**TASK LIST**
a - Translate this sentence from the tractor and snow equipment sale post into Spanish: "This plow looks perfect and works perfect."
b - Continue the tractor and snow equipment sale post from the point where it ends.

**DOCUMENT TEXT**
========================

# Sask, Canada - Complete unit! 2013 Kubota 110, Snow blower, Metal Pless



## lawntec (Aug 20, 2006)

2013 Kubota M110 1500hours. It has been vinyl wrapped since brand new, so the orange body beneath will be 100% unfaded. It operates exactly as it should and doesn't need anything. had 4 remotes, filled front tires. It is exactly what you would expect. It has spent 100% of its life (less the operating hours) indoors in heated shop. It also has a custom accumulator setup to allow it to ride like a Cadillac while driving on bumpy roads (it truly is a thing of beauty).

2013 102" Schulte snowblower on the 3ph hitch, with custom PXPL back drag blade with poly edge, see videos. This operates 100% and does not need anything.

2017 Metal Pless 9-14 Live Edge plow. This plow looks perfect and works perfect.

This is a sudden change of heart for this upcoming winter season. I don not plan to run any of this equipment this year.

Compete package: $57,000USD

(plow = $13k)
(blower = $3k)
(tractor = $41k)
NOTE: The Broom is not inculded. But everything is for sale for a price lol


----------



## lawntec (Aug 20, 2006)




----------



## lawntec (Aug 20, 2006)

========================

**INFORMATION PROVIDED**
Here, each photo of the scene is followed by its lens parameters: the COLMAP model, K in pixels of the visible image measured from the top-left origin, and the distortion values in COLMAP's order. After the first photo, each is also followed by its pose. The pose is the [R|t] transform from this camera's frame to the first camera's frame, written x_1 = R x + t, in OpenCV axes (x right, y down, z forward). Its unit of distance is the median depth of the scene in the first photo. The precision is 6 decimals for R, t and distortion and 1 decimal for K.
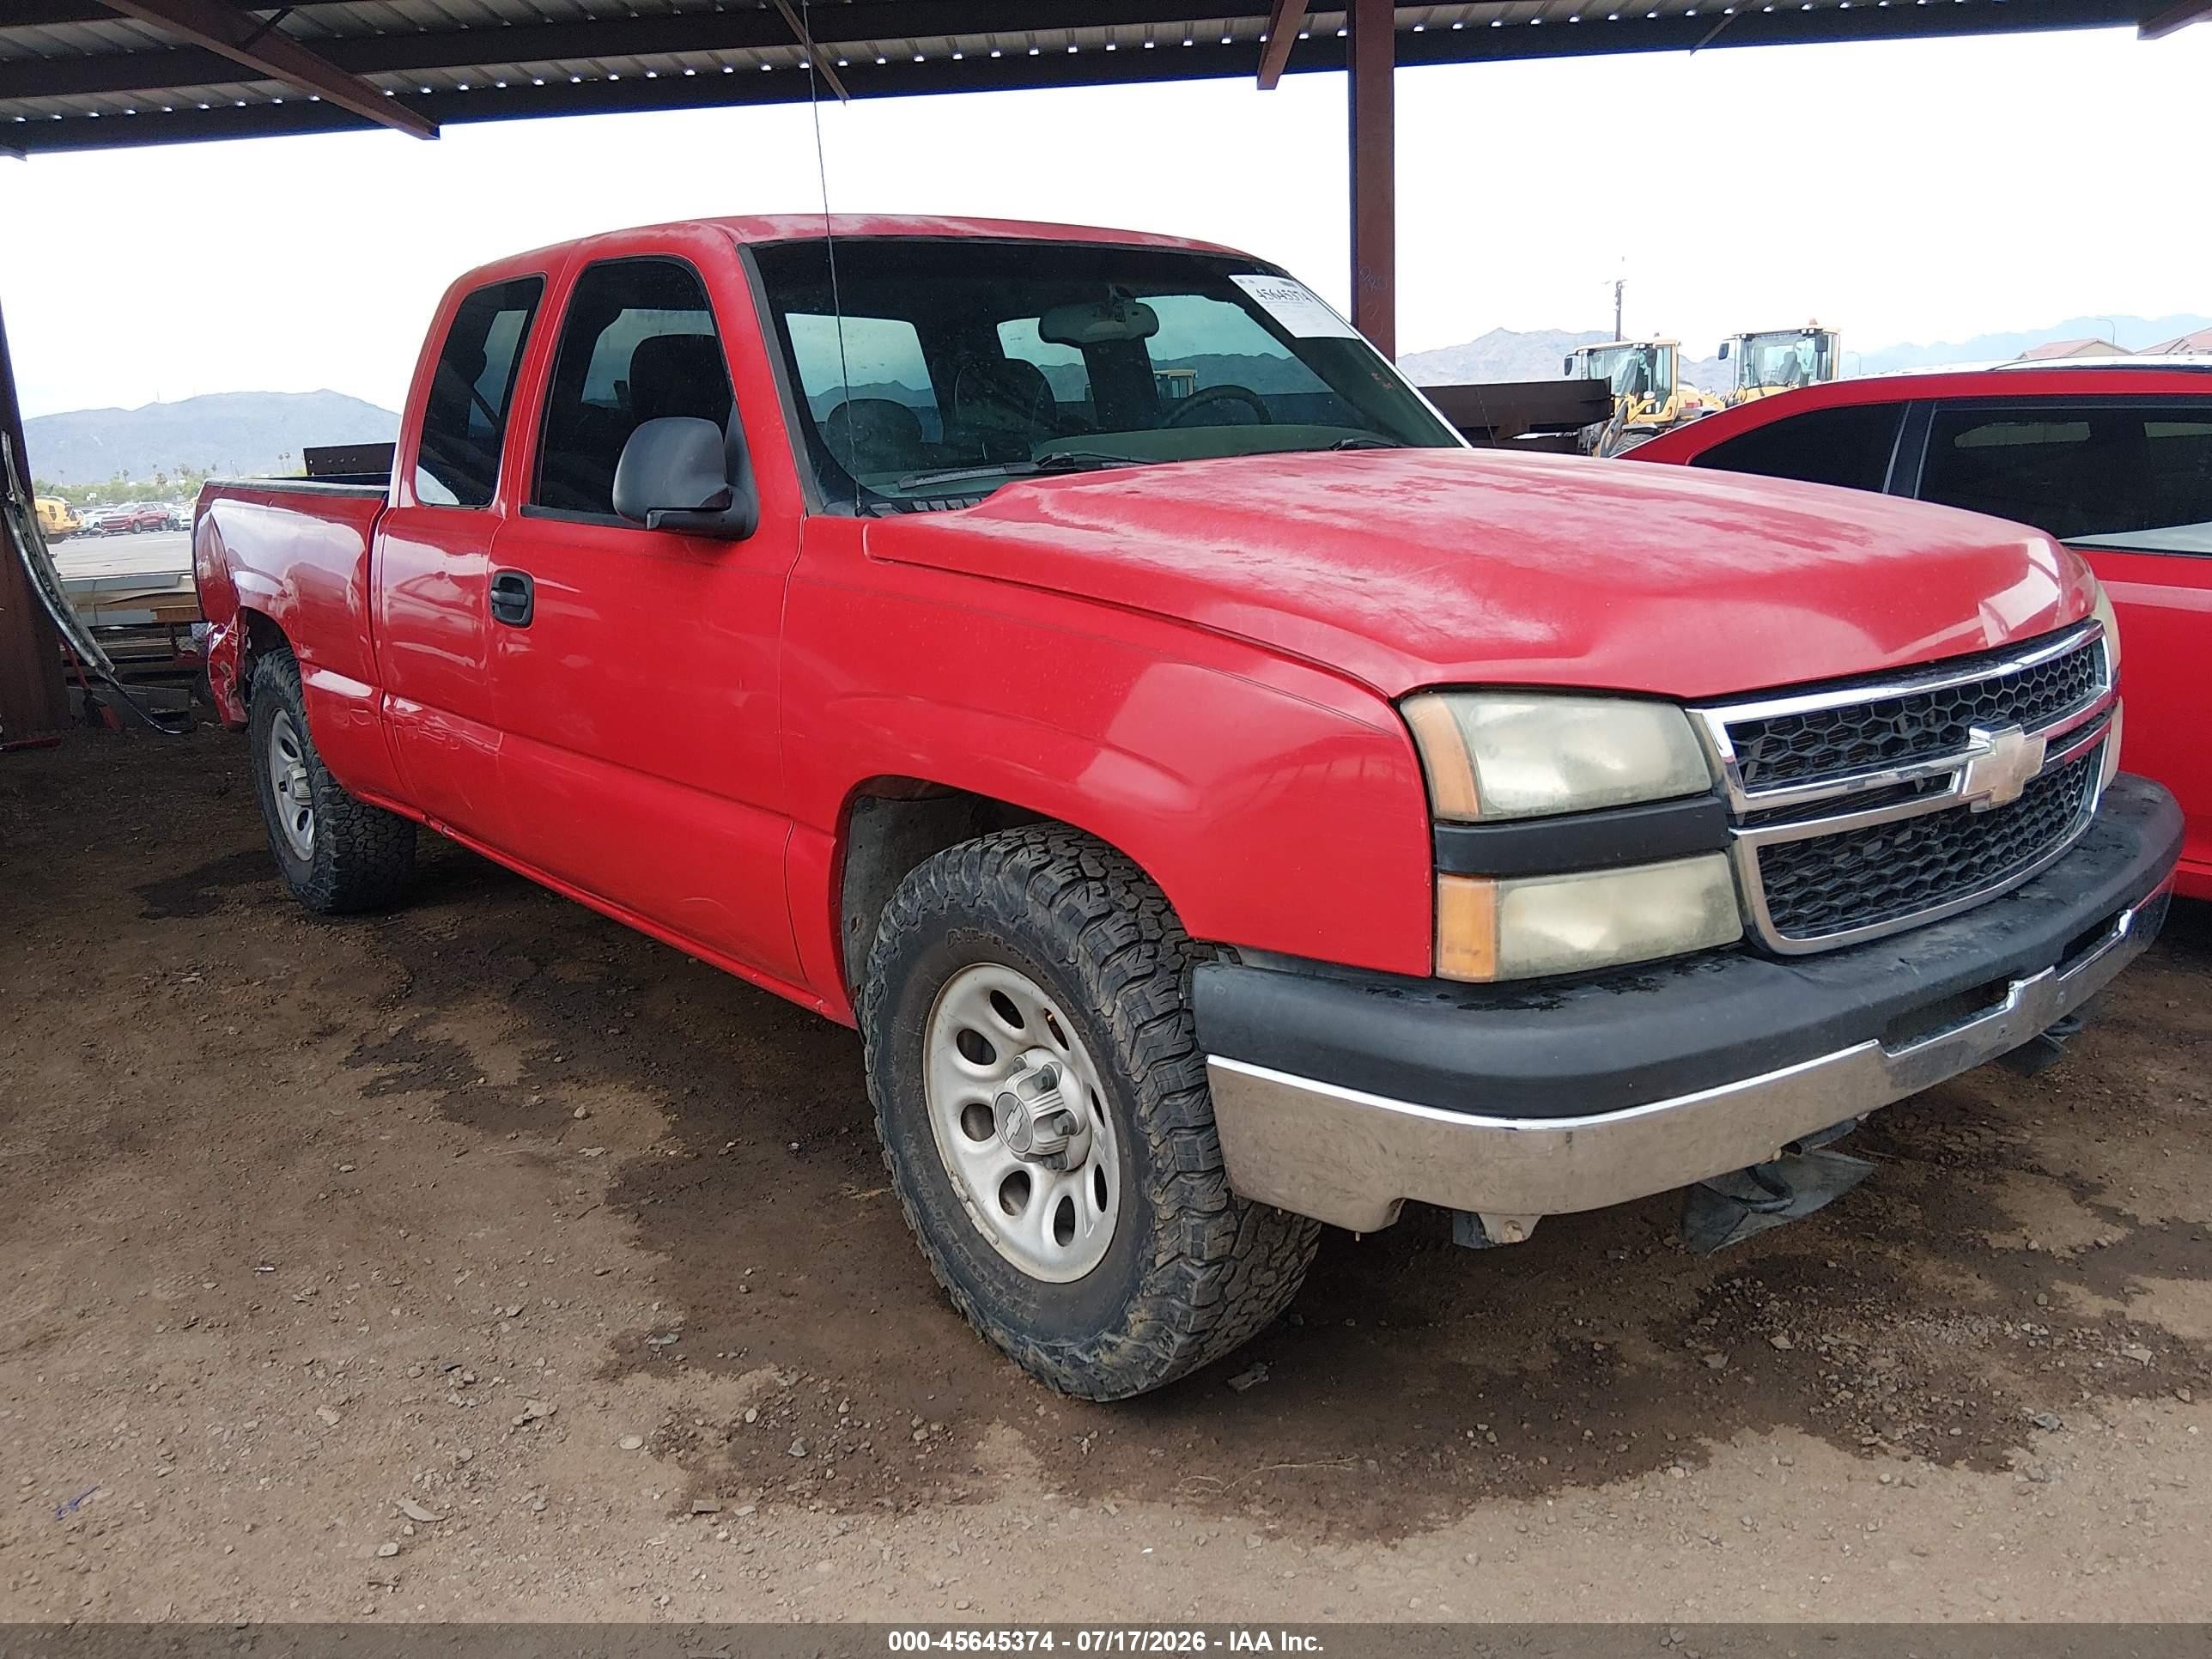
lens RADIAL K [[1722.9, 0, 1109.2], [0, 1722.9, 821.7], [0, 0, 1]] dist [0.097439, -0.158163]
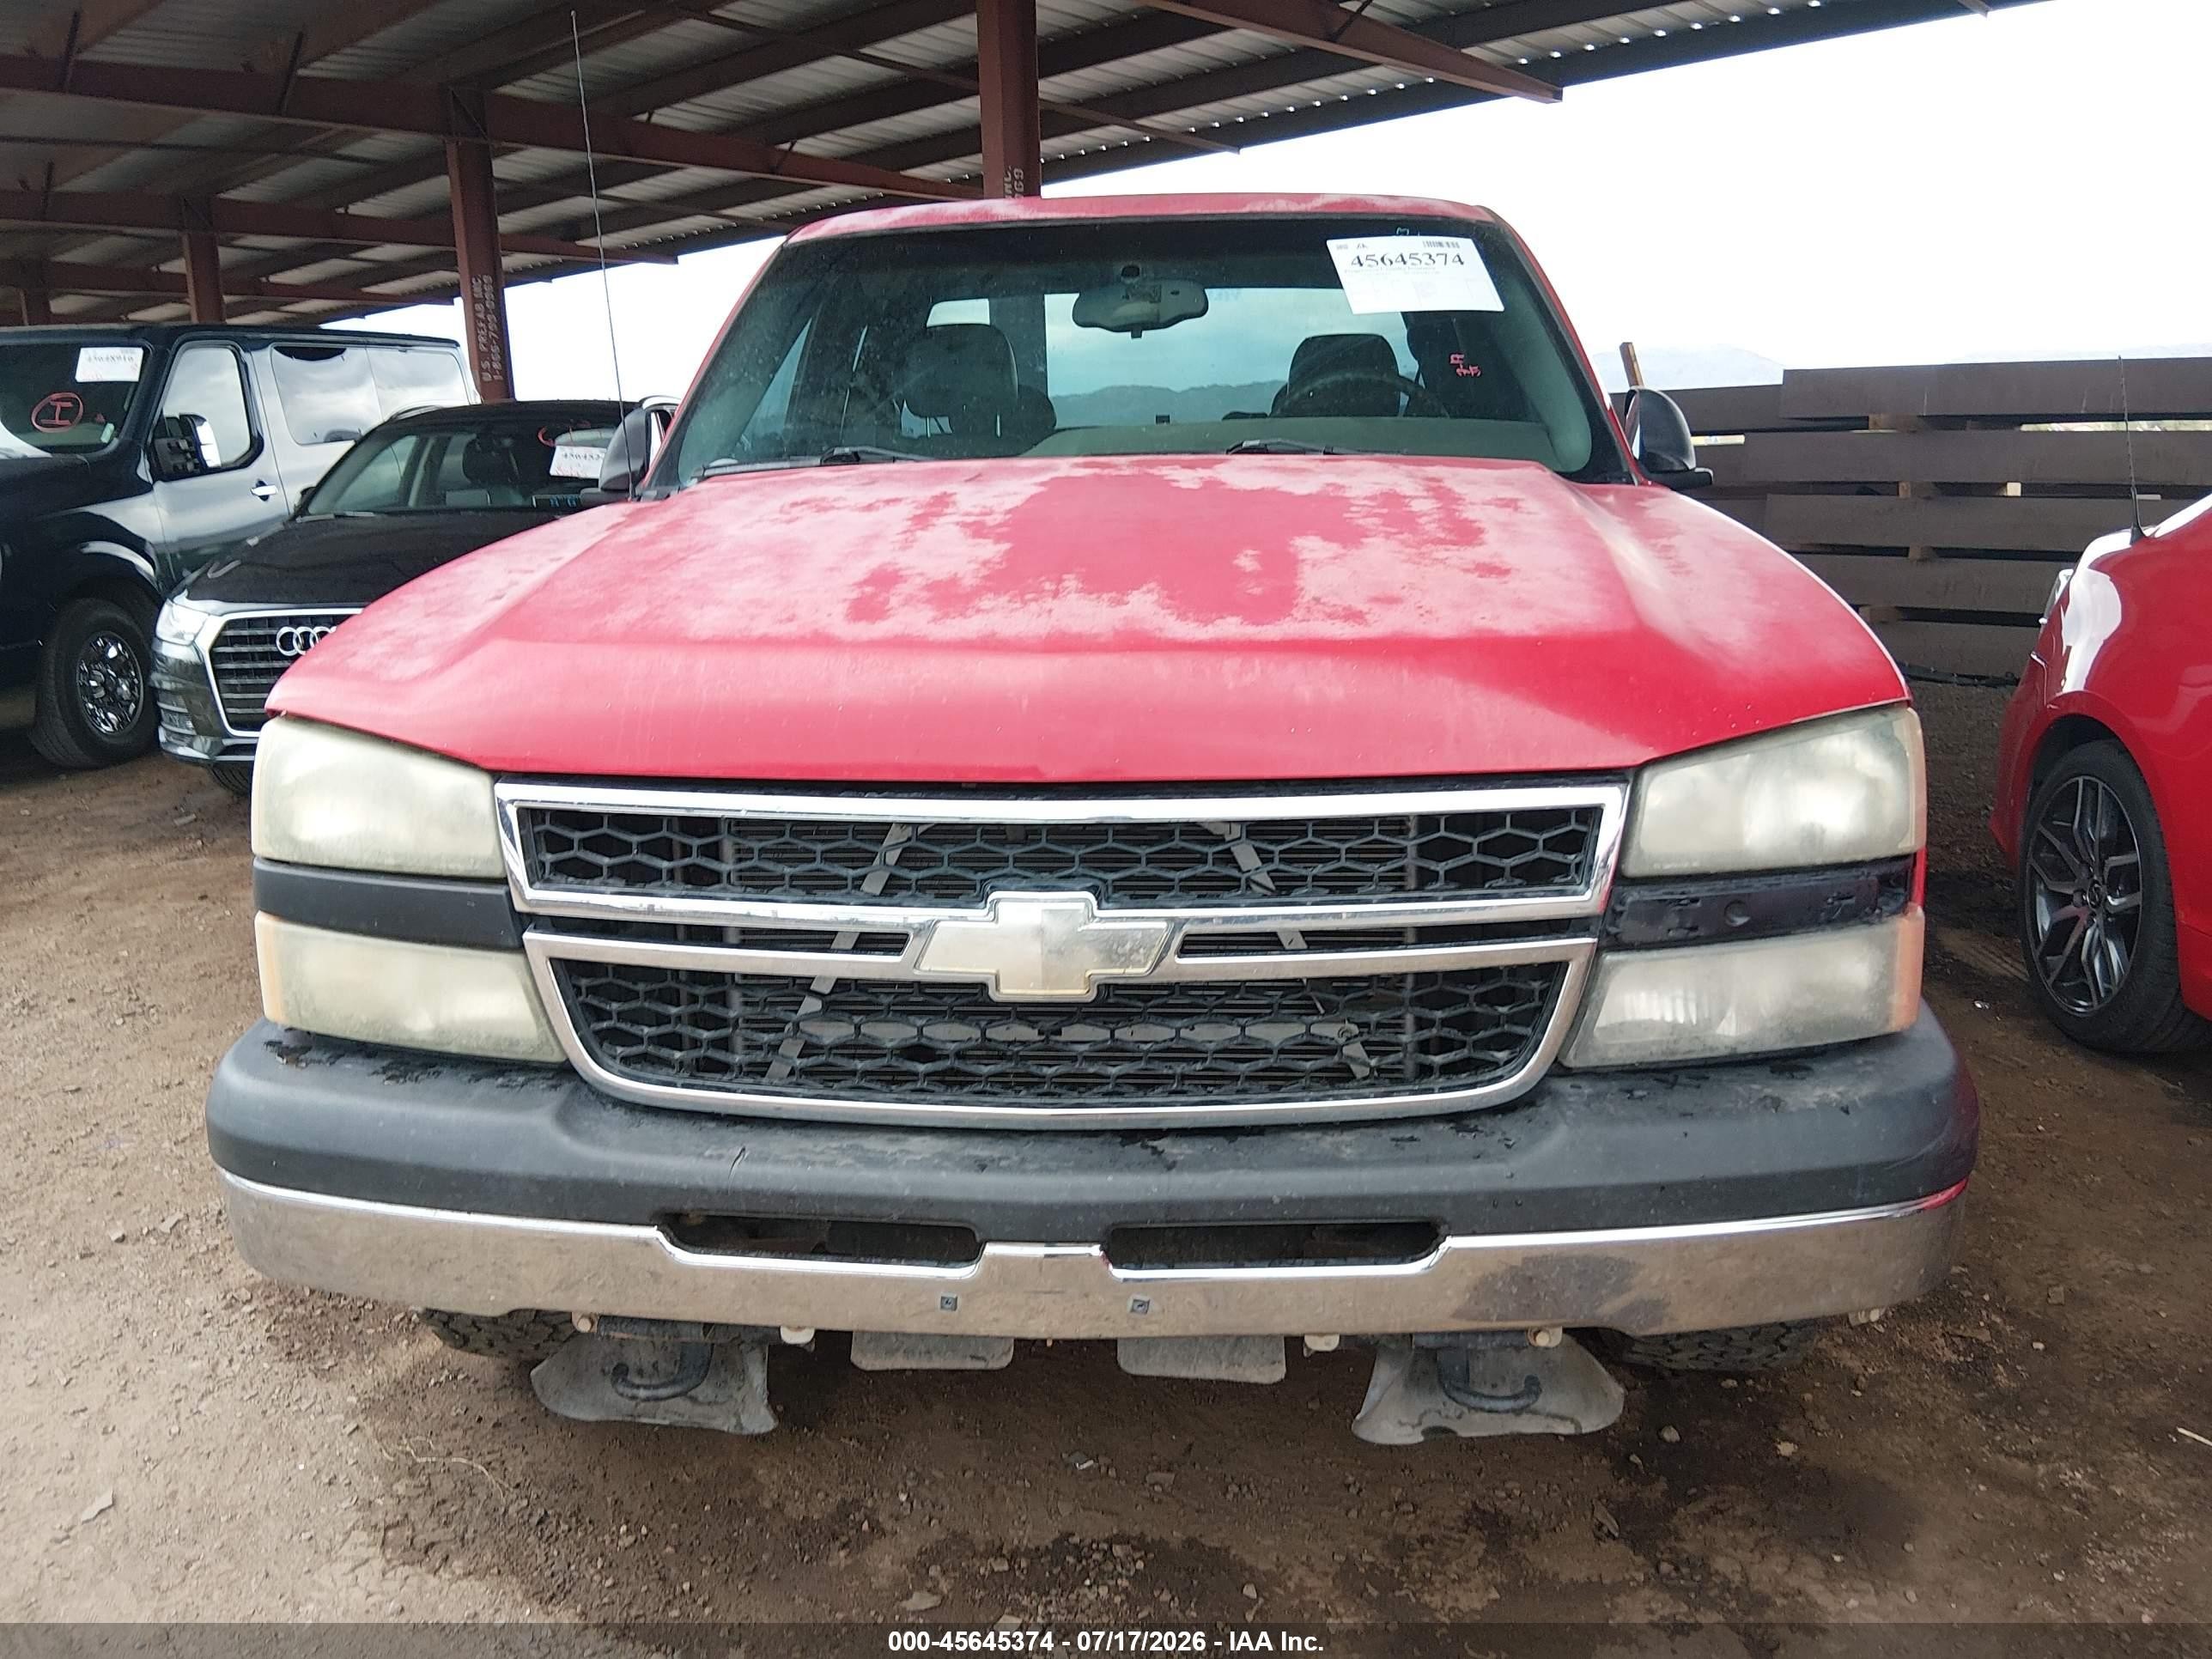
lens RADIAL K [[1722.9, 0, 1109.2], [0, 1722.9, 821.7], [0, 0, 1]] dist [0.097439, -0.158163]
pose [[0.709789, 0.173986, -0.682590, 0.901751], [-0.154360, 0.983882, 0.090271, -0.134292], [0.687294, 0.041291, 0.725205, 0.458340]]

========================

**ANSWER SET**
a - Esta pala quitanieves se ve perfecta y funciona perfectamente.

b -
The tractor used to be wrapped black, but i re-wrapped it white!!! And it used to have an HLA Snowwing, but I upgraded to MP afterwards


----------



## m_ice (Aug 12, 2012)

Does it play with that 9-14? Or is it just right?


----------



## lawntec (Aug 20, 2006)

Play with it? You mean.....does it handle the 9-14? If so, I wouldn't do anything but a 9-14 on a machine like this.


----------



## m_ice (Aug 12, 2012)

lawntec said:


> Play with it? You mean.....does it handle the 9-14? If so, I wouldn't do anything but a 9-14 on a machine like this.


Yes I was just curious how it handles it. Nice machine!


----------



## snowgraves (Oct 5, 2019)

do you still have this?


----------



## lawntec (Aug 20, 2006)

sure do


----------



## snowgraves (Oct 5, 2019)

Still around?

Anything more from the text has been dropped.